Vertical sections of the retina were labeled with DRAQ5 (red, a–c; magenta, d–g) and antibodies to CD45 (green, a–g), Sox9 (red, h and i), and transitin (green, h and i). The red fluorescent puncta in panels d–g are DiI-labeled liposomes. Images were obtained by using wide-field (a–c, inset in d, h and i) or confocal (d–g) microscopy. Images were obtained from eyes that were treated with saline (a), clodronate-DiI-liposomes (b and h), or the combination of clodronate-DiI-liposomes and IL6 (c–g and i). Arrows indicate the somata of microglia or NIRG cells, hollow arrows indicate DiI-liposomes, and hollow arrow-heads indicate the nuclei of Müller glia. The scale bar (50 µm) in panel d applies to d alone, the bar in e applies to a–c and e, the bar in i applies to h and I, and the bar (10 µm) in the inset in panel d applies to the inset alone. Abbreviations: ONL – outer nuclear layer, OPL- outer plexiform layer, INL – inner nuclear layer, IPL – inner plexiform layer, GCL – ganglion cell layer, NFL – nerve fiber layer, ILM – inner limiting membrane.
Figure 11.
IGF1-treatment reduced the survival of colchicine-damaged ganglion cells.
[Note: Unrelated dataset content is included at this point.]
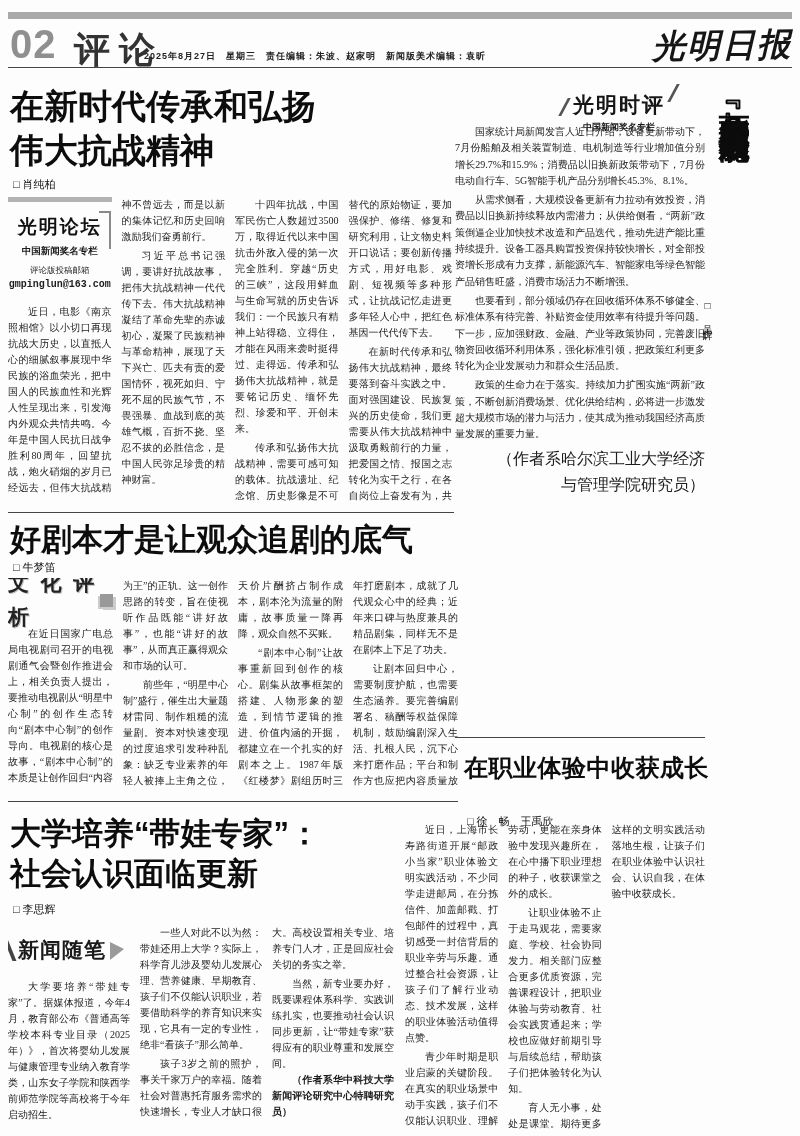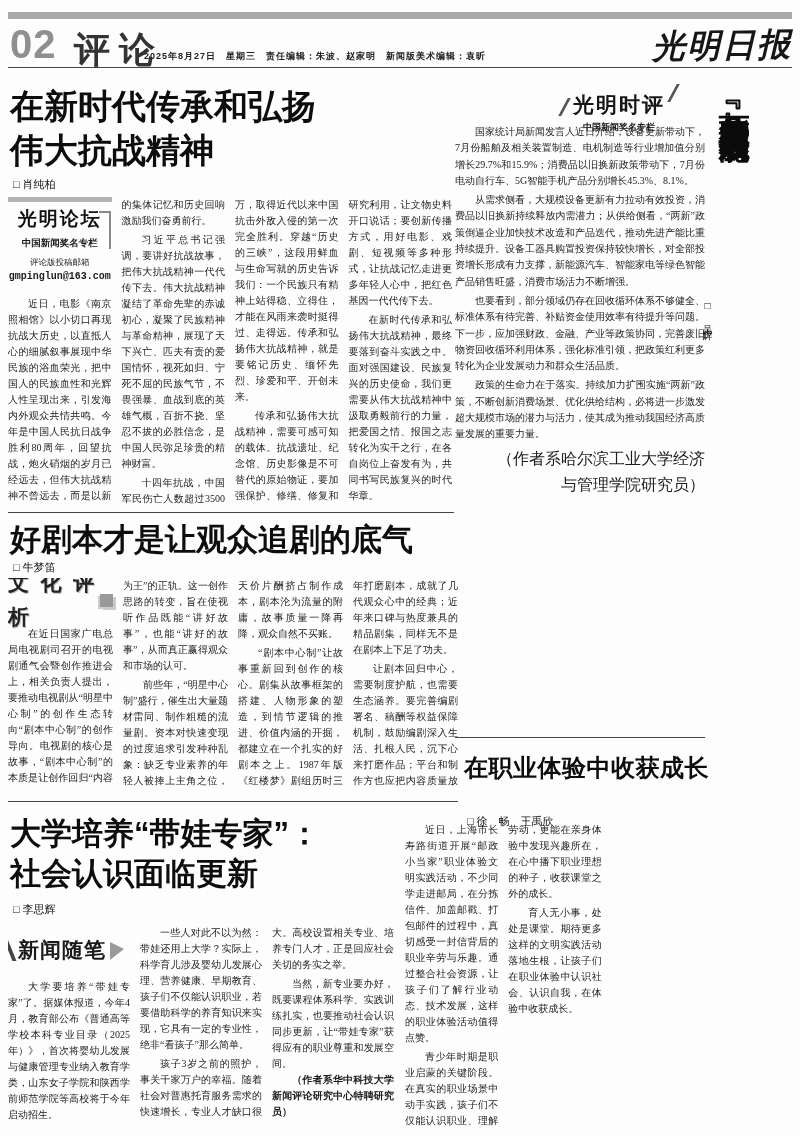"光明论坛" .forum-box { padding-top: 2px -> 10px }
Retinas were obtained from eyes that were injected with saline (a) and colchicine (b) 10 days after treatment. Whole-mount preparations of the retina were labeled with antibodies to Brn3a to identify the nuclei of ganglion cells. Panel c is a histogram illustrating the mean number of Brn3a-positive ganglion cells per 70,000 µm2 in central and peripheral regions of the retina. Significance (p-values) of difference between numbers of Brn3a-positive ganglion cells in control and treated retinas was determined by using a two-tailed Student’s t-test. The scale bar (50 µm) in panel b applies to panels a and b.
Figure 12.
Levels of pro-inflammatory cytokines fluctuate in retinas treated with IGF1.
qRT-PCR was used to measure levels of mRNA in retinas treated with IGF1 at 1 and 3 days after treatment. qRT-PCR was used to measure retinal levels of IL1β, IL6, TNFα and ADAM17. Significance (*p<0.01) of difference between mRNA levels in control and IGF1-treated retinas was determined by using a two-tailed Student’s t-test.